Hürriyet Daily News
The construction of a mosque next to a brothel in the southern city of Antalya has raised concerns among some residents about provocative actions being taken against the brothel, especially during the holy month of Ramadan.
The brothel was built almost 40 years ago in the Kepez district, which was on the outskirts of Antalya at that time. The growth of the city has brought the district, and the brothel, into its center.
Neighborhood residents disturbed by the situation have raised objections, none of which have had any impact thus far. Yaşar Karahan, the owner of an adjacent plot of land, donated the property on the condition that a mosque would be built there, stirring up ongoing debate.
District headman Binali Güney expressed his concerns about a brothel being located in the middle of a busy part of the city that is home to 130,000 people, including many families with children. He has requested that the brothel be moved outside the city.
Güney also noted that the brothel is located in the direction of Mecca, so that people have to face that way while praying. “What a shame!” he said.
The headman added that since the mosque opened, tension in the area has been escalating. He has asked for extra police forces to protect the neighborhood.
The brothel management has taken some precautions of its own by covering the building’s exterior with two-meter-high iron folding screens.
A mufti, or Islamic official, has recently been appointed to the newly built three-story mosque.

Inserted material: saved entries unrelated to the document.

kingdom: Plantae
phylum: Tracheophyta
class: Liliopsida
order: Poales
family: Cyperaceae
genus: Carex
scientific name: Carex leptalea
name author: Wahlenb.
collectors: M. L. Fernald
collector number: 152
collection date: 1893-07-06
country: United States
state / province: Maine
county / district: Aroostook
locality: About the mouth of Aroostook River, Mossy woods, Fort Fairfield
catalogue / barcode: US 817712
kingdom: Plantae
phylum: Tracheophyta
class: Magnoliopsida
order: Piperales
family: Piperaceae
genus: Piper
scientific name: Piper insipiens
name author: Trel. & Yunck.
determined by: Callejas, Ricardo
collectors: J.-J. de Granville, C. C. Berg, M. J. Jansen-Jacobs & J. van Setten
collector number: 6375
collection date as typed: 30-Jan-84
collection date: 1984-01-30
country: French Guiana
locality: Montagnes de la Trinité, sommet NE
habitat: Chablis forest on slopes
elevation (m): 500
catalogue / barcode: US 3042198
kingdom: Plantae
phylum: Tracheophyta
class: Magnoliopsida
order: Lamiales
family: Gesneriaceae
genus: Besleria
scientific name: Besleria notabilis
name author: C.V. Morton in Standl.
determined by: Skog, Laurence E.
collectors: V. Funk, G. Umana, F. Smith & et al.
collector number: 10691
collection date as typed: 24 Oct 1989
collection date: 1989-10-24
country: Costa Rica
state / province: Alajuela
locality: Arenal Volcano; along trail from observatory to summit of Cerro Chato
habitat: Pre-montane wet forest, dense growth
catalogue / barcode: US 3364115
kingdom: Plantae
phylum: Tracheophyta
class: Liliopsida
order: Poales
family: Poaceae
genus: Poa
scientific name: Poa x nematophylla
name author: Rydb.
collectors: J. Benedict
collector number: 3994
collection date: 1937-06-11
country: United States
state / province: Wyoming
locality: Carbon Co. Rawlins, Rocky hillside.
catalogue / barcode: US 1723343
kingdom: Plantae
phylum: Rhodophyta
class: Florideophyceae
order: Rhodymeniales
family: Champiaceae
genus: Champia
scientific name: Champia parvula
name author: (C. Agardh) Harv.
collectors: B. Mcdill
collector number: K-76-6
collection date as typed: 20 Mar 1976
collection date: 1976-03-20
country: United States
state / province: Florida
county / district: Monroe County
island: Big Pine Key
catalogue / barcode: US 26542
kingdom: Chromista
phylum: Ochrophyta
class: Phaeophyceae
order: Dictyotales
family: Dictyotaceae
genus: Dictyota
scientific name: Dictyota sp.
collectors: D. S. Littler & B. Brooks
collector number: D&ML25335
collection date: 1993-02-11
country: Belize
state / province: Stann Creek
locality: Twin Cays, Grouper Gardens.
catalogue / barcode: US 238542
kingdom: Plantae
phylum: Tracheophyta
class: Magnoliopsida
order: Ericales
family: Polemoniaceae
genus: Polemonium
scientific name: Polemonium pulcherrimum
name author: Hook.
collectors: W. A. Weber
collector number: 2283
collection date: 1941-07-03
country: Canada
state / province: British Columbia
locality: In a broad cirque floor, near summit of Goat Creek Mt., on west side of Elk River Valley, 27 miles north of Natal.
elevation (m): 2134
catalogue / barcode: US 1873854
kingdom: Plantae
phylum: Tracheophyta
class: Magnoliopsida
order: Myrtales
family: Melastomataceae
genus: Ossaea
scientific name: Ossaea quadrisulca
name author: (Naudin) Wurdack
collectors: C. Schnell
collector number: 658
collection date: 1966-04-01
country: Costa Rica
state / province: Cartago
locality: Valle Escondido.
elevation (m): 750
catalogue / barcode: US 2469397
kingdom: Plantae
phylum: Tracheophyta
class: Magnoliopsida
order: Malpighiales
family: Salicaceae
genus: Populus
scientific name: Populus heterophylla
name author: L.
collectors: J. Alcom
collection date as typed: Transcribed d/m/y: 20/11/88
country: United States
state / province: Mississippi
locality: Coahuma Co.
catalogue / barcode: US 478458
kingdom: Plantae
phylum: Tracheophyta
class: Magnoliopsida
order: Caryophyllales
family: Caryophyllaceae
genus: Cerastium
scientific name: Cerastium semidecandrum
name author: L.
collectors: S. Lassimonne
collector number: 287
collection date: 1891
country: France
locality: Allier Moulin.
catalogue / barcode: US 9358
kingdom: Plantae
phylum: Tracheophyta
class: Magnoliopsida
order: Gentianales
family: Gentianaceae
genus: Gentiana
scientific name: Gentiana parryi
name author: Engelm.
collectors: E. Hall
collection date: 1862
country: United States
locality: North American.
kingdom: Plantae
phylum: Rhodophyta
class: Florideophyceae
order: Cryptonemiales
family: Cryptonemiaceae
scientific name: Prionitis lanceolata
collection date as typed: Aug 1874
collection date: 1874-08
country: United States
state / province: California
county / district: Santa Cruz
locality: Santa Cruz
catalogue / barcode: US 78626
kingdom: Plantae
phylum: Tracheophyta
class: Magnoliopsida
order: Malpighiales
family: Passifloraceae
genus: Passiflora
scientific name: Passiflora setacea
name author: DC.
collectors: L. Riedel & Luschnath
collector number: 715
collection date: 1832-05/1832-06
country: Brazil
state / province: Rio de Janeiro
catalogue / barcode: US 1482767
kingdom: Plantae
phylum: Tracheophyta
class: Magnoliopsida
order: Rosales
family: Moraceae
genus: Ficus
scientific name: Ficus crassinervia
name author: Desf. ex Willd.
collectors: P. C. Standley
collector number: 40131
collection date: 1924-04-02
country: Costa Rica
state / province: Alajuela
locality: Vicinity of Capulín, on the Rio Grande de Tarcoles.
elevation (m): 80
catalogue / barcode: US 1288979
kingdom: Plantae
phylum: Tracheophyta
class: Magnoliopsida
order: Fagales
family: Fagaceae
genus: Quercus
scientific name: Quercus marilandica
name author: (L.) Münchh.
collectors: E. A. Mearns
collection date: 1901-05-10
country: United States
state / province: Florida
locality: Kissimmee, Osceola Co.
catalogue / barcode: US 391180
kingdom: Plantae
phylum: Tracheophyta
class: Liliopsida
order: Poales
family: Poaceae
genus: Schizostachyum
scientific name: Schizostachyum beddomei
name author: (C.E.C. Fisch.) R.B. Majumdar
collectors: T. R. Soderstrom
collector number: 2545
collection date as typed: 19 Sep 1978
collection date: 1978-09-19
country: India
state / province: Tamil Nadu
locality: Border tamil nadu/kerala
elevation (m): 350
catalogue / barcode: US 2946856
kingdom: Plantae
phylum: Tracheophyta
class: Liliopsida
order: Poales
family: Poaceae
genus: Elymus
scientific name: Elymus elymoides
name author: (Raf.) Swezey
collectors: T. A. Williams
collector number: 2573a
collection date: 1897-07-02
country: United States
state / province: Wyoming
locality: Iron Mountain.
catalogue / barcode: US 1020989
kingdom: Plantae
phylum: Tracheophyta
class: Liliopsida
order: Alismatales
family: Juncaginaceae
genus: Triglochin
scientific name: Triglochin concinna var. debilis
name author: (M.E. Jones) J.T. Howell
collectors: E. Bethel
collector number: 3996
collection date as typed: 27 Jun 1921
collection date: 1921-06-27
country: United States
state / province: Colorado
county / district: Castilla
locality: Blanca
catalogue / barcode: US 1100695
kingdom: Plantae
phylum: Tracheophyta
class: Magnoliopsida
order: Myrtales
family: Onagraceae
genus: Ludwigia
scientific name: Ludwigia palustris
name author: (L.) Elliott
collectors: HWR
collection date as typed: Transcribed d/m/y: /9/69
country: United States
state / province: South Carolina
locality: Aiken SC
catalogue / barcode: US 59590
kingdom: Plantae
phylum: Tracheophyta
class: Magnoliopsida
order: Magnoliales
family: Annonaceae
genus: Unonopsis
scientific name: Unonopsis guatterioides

‘Any provocation may lead to serious events’
Hasan Hüseyin Tanrıöver, the chairman of the Mosque Construction and Support Foundation, said in a written statement that the organization has serious concerns about a potential attack directed at the brothel, particularly during Ramadan.
“The problem is not between our foundation and the brothel, but between the residents and the neighborhood unit,” Tanrıöver said. “However, the headman of the district does not have the authority to move the brothel away from here, so we expect the authorities to take the necessary precautions before any negative behavior occurs in the district.”
Noting that social pressure is growing rapidly in the area, Tanrıöver said there had been some cases in which people threw stones at the brothel.
“These were simple events, but no one can guarantee that more serious ones will not occur in the near future in the case of any provocation,” he added, noting that the foundation had applied to the Antalya Governorship and the police forces for help in preventing more such events and saying that the organization cannot be held responsible if any do occur.
Neighborhood residents also have strong opinions about having a brothel in close proximity to their homes.
Ali Beyhan, a 42-year-old craftsman, said he was uncomfortable with it because he has children who have to walk near the brothel to go to school.
“Can you imagine the effect of anything they may see there on the psychological state of my children?” he asked.
A shop owner who did not want to reveal his name had a different view. “The brothel has been standing in this district for almost 40 years. It is not so easy to move it to some other part of the city,” he said. “The authorities should also consider the rights of people who want to visit the brothel.”
The women who work in the brothel also spend money at the nearby shops, he added.